If you navigate to the menu {Metadata}{Color Label Set} you will see a list of currently installed presets. The Lightroom Default set assigns the "label names", Red to the red color, "Green" to the green etc. you can create your own Color Label Set and assign other words or phrases to the different color tags that are represented on the Toolbar and in the Attribute filter on the filter bar.  Any Label name that does not match up with one of the 5 assigned to a color is assigned the "Custom" color. 

I use a defined Color Label Set that assigns the phrases to the 5 colors:To Be Worked
Work in Progress
Needs Further Review
Not in a Published Collection - Complete
In A Published  Collection​


----------



## yorkiemom (Jun 3, 2012)

I was wondering what to use the color labels for. I haven't used them yet. That's like the collections. I haven't used them yet either. Thinking why would I really need a collection? Maybe I'd use them for my favorite photos but not sure what else. I have everything keyworded so I can find anything.

Thanks for the suggestions ont he color labels.

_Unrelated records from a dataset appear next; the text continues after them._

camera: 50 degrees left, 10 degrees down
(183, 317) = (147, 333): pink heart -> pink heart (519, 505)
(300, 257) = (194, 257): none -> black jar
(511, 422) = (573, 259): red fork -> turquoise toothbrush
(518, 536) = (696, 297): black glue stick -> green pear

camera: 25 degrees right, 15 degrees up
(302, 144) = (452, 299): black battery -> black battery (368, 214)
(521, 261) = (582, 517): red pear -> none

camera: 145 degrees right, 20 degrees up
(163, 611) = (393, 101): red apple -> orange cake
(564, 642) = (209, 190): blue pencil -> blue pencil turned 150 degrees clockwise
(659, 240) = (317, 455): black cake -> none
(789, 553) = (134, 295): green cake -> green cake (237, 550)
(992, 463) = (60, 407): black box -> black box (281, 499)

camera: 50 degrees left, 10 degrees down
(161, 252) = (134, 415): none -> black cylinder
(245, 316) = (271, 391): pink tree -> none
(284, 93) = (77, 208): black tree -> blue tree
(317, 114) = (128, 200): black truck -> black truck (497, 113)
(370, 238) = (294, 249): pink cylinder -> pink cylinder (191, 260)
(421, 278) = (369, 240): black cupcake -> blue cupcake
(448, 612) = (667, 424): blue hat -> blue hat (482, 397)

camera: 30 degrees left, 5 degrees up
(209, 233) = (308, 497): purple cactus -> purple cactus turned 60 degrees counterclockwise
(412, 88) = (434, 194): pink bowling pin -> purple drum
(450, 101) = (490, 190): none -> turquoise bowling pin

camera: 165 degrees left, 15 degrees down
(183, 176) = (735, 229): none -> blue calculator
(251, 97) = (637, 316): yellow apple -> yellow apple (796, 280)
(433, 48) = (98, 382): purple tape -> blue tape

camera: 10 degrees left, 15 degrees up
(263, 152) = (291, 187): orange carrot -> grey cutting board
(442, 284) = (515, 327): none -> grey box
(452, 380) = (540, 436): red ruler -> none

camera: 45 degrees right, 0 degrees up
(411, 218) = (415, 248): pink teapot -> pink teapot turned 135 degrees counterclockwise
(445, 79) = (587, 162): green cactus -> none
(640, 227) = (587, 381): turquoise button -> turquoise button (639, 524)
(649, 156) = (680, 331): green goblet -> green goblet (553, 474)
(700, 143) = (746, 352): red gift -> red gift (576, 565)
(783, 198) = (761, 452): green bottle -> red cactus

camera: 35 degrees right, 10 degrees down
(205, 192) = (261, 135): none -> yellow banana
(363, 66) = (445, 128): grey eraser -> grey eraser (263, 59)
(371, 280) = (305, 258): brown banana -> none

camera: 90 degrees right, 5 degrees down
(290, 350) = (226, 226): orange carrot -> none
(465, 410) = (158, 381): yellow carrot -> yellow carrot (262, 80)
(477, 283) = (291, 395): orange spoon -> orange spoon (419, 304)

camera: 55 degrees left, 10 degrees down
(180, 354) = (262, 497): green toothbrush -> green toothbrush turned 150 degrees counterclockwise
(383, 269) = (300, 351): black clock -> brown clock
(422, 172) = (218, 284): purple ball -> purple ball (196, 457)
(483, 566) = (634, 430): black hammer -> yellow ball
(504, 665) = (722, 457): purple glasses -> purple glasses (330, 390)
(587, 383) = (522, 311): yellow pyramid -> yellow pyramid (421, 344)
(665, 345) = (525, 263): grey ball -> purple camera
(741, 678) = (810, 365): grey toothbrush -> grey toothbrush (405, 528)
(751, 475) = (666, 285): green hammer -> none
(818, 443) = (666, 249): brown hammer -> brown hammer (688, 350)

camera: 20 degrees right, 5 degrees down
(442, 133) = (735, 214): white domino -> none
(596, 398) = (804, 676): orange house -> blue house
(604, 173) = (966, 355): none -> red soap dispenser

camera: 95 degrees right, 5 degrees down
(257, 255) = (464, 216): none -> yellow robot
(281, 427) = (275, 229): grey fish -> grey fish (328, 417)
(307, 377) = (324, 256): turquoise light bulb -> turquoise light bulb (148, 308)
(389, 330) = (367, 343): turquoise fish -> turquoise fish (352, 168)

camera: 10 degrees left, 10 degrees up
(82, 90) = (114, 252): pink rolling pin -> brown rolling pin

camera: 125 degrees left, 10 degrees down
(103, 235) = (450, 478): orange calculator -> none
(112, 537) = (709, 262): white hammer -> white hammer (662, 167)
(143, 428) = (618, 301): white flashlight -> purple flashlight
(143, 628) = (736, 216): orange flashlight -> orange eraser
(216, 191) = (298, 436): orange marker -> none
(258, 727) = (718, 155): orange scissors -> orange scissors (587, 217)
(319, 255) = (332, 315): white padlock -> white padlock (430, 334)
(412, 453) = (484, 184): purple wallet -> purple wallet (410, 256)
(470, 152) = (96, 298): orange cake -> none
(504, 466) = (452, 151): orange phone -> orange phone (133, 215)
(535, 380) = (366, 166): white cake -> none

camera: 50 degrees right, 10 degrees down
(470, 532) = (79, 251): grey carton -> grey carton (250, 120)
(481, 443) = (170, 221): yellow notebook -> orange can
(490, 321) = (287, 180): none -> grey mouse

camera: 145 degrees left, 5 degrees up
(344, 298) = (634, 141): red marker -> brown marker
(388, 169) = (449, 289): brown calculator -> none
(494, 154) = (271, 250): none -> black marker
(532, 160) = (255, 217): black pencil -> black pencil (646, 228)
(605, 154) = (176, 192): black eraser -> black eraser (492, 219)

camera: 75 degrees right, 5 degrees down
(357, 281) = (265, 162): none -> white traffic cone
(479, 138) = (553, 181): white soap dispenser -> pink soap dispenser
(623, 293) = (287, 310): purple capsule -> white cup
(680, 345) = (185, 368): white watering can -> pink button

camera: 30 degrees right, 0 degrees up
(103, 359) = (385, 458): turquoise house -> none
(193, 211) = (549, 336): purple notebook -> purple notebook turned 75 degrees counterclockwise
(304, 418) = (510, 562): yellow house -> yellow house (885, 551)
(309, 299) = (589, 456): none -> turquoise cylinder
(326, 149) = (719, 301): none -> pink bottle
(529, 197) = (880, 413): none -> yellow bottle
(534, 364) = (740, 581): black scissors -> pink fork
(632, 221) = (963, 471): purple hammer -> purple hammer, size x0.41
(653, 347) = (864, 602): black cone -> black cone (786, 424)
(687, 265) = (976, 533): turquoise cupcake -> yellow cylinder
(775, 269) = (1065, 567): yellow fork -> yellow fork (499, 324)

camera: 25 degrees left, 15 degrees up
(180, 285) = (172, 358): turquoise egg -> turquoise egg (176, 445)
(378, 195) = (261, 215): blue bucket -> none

I think I might just use them!


----------



## erro (Jun 3, 2012)

If you find yourself doing the same search or filtering several times, then you can create that as a smart collection instead, saving you some time.

And you can use "normal" collection for grouping arbitrary photos that can't be filtered in an easy way.

Let's say you often want to see your 4-5 star rated photos that also are keyworded "taken at home". Instead of doing that filtering you can set it up as rules for a smart collection.

And let's further say that you want to print a calandar with 12 of those photos, but you are not really sure which 12. Then you can simply add al those photos to a normal collection. Then you enter that collection and delete the ones you don't want in the calendar. This will only remove the photos from that collection, and they are still left in LR and on disk. Then just keep removing photos until you have 12 left.

Smart collection can also be used to track your work-flow. For example, I have asmart collection that shows all photos that don't have any develop adjustments. And another that shows photos without a title. And so on. As soon as I add a title to a photo, it automatically disappears from that smart collection. And so on.


----------



## yorkiemom (Jun 3, 2012)

Really? Wow, I didn't know I could do all that. Going to have to rethink now. I have so many keywords.

You mentioned that you have a smart collection that shows all photos w/o develop adjustments. Is that so you can see all your "originals" in LR? I mean rather than going out of LR and using, say CS5 (which I use), to possibley make different adjustments on the original and not one that has LR adjustments? Just curious.


----------



## clee01l (Jun 3, 2012)

Norma, You might appreciate John Beardsworth's Workflow Smart Collections.  I use a modified version of these to manage my workflow, making sure that I have at least one keyword on every photo, a Title, a Caption and Adjustments on every image that I deem complete and to be published. I've extended upon Johns work to drive my Publish Services with Smart collections.  I use the Smart Collections with the color labels that I mentioned earlier to track the state of each image in my catalog.


----------



## erro (Jun 3, 2012)

yorkiemom said:


> Really? Wow, I didn't know I could do all that. Going to have to rethink now. I have so many keywords.
> 
> You mentioned that you have a smart collection that shows all photos w/o develop adjustments. Is that so you can see all your "originals" in LR? I mean rather than going out of LR and using, say CS5 (which I use), to possibley make different adjustments on the original and not one that has LR adjustments? Just curious.



Keywords are great for lots of things, and I use them a lot. But you can search and filter for much for than just keywords.

Try to create a dummy smart collection and just have a look yourself at all the options you have.

A collection with the rules "doesn't have adjustments" is just one really simple example.


----------



## yorkiemom (Jun 3, 2012)

Hmmm, going to have to try that out. I'm all for making my life easier. I'll also check out the link. Right now I have a keyword, title, caption and creator for each of my photos so I'm getting there.


----------



## erro (Jun 4, 2012)

So, then you might want to try and create three smart collections to verify that you really have title, caption and creator for *all *photos. If they all show a count of zero, then you're fine. But as soon as you have another number you'll automatically know that you have missed something, and those collections will immediately show you the offending photos so that you can fix them. And that's just one use for smart collections.


----------



## yorkiemom (Jun 4, 2012)

Cool! Thanks so much for the indepth explanation! I'll let you know if I have any problems.


----------